- [Design files in plain text]:
============================================================
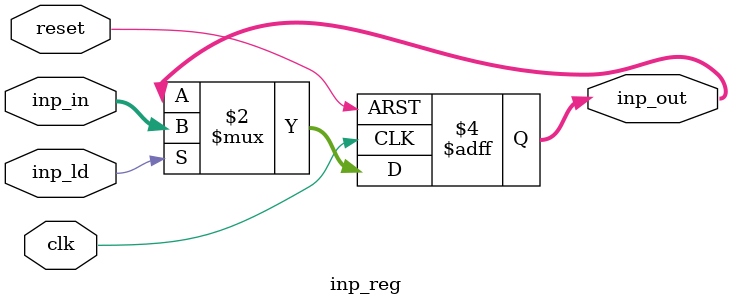
<source format=v>
module inp_reg (inp_in, inp_out, inp_ld, clk, reset);
	parameter N = 8;
	input signed [N-1:0] inp_in;
	input inp_ld, clk, reset;
	output reg signed [N-1:0] inp_out;
	
	always @(posedge clk or posedge reset) begin
		if (reset)
			inp_out <= 0;  // Reset the register value to 0
		else if (inp_ld)
			inp_out <= inp_in;  // Load inp_in into inp_out when inp_ld is high
	end
endmodule

</source>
============================================================
- [Job item]: The answer must be an exact restatement of all the records, with no pictures included.

- [Written response]:
<source format=v>
module inp_reg (inp_in, inp_out, inp_ld, clk, reset);
	parameter N = 8;
	input signed [N-1:0] inp_in;
	input inp_ld, clk, reset;
	output reg signed [N-1:0] inp_out;
	
	always @(posedge clk or posedge reset) begin
		if (reset)
			inp_out <= 0;  // Reset the register value to 0
		else if (inp_ld)
			inp_out <= inp_in;  // Load inp_in into inp_out when inp_ld is high
	end
endmodule

</source>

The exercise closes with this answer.